Coalition Reorganization Proposal

Cultural Reorganization Proposal
"The Connecticut Cultural Affairs Council"
Connecticut Heritage Coalition

Highlights:

1) Coordination: The Heritage Coalition's plan proposes the establishment by statute of a new "Cultural Affair Council" comprised of the agency heads of the Connecticut Commission on the Arts, the Connecticut Humanities Council, the Department on Tourism of DECD, the Connecticut Historical Commission and the Connecticut Trust for Historic Preservation. This entity would be charged with overseeing a coordinated, integrated system of cultural resource programs and projects and ensuring public and private sector support for the cultural institutions and activities of the State.
Comment: Modeled on the structure of the Maine State Cultural Affairs Council, this new entity creates a structure and formal process to link the activities of key cultural agencies in Connecticut that have traditionally operated in utter isolation from one another.

2) Accountability: The plan proposes that all agencies comprising the Cultural Affairs Council be funded through the state's General Fund and that a single legislative subcommittee, the Sub-Committee on Elementary and Secondary Education of the Appropriations Committee be the committee of cognizance for all cultural activities.
Comment: Oversight for these agencies is now spread across three separate legislative committees and revenue streams for these agencies now come from three separate sources (the General Fund, the Hotel and Lodging tax and the car rental tax). For several years now, key members of the Appropriations Committee have raised concerns about accountability for funds distributed though revenue intercepts. Moving all these programs into the General Fund and establishing one committee to oversee them resolves this long-standing problem.

3) Programmatic Integrity: The plan recognizes that the state's cultural life has two equal components - the arts and heritage and the humanities - and retains existing organizational structures and granting programs that have effectively supported both cultural communities in the past.

Comment: This philosophical and organizational distinction mirrors longstanding cultural arrangements at the Federal level, where cultural support flows through co-equal agencies - the National Endowment for the Arts and the National Endowment for the Humanities rather than a single "Ministry of Culture."

4) Administrative Efficiency/Fiscal Accountability: The plan proposes an administrative consolidation of all the state's historic properties, now scattered across three separate agencies, under an expanded Connecticut Historical Commission.

Comment: This step will produce greater efficiencies of administration, a more professional management, heightened program effectiveness and impact and a more visible state commitment to the work of its own historic properties.

The plan proposes that the Connecticut State Library serve as the fiscal officer for all cultural agencies with the exception of the Department of Tourism, whose finances are more effectively administered through the existing mechanisms of the Department of Community and Economic Development.

Comment: The plan adds the Connecticut Historical Commission and the Connecticut Trust to a management structure established four years ago by the legislature to support the work of the Connecticut Commission on the Arts and the Connecticut Humanities Council.

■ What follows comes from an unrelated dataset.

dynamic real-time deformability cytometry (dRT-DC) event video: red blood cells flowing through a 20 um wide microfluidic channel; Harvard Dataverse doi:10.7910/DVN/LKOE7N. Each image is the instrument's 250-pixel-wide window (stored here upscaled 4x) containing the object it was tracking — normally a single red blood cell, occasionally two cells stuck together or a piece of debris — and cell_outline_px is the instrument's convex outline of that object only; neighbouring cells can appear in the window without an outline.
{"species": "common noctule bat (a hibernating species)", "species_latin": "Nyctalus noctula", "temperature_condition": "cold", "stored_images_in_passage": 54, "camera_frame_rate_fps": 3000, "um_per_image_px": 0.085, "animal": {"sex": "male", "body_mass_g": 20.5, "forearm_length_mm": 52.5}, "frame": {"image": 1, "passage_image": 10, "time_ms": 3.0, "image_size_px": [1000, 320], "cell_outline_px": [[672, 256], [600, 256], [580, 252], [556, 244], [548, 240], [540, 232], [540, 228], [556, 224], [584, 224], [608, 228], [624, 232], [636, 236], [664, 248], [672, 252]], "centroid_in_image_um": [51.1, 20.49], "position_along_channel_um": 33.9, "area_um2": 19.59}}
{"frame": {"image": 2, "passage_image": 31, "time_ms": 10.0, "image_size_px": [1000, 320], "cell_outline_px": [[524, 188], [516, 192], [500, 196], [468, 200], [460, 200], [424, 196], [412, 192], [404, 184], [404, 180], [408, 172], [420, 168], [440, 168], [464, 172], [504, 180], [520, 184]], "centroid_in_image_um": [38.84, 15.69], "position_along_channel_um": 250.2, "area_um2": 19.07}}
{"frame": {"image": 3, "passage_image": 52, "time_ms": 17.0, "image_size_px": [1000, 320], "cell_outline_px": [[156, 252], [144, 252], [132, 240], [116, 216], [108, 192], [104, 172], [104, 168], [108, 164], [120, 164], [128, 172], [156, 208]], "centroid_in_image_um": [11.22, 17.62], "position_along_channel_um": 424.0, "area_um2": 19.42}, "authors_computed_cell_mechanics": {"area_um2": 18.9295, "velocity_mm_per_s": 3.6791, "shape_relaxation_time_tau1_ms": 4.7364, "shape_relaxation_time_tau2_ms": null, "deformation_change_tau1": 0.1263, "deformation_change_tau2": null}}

5) Private Sector Fundraising: The plan recognizes that generating matching support from the private sector is an essential obligation of all statewide cultural agencies. In creating a new foundation structure for the Commission on the Arts and incorporating the existing, ample fundraising programs of the Connecticut Humanities Council and the Connecticut Trust for Historic Preservation, the plan provides a heightened fund-raising capability to augment state allocations to our cultural life.
Comment: The capacity of the granting programs of the Connecticut Humanities Council, the Connecticut Historical Commission and the Connecticut Trust for Historic Preservation to lever matching dollars from the private sector is well documented, as is the substantial economic impact of these projects at the community level. The Coalition's plan continues these successful programs and ensures a third component to this mix - a heightened capacity of these agencies to raise private sector money directly.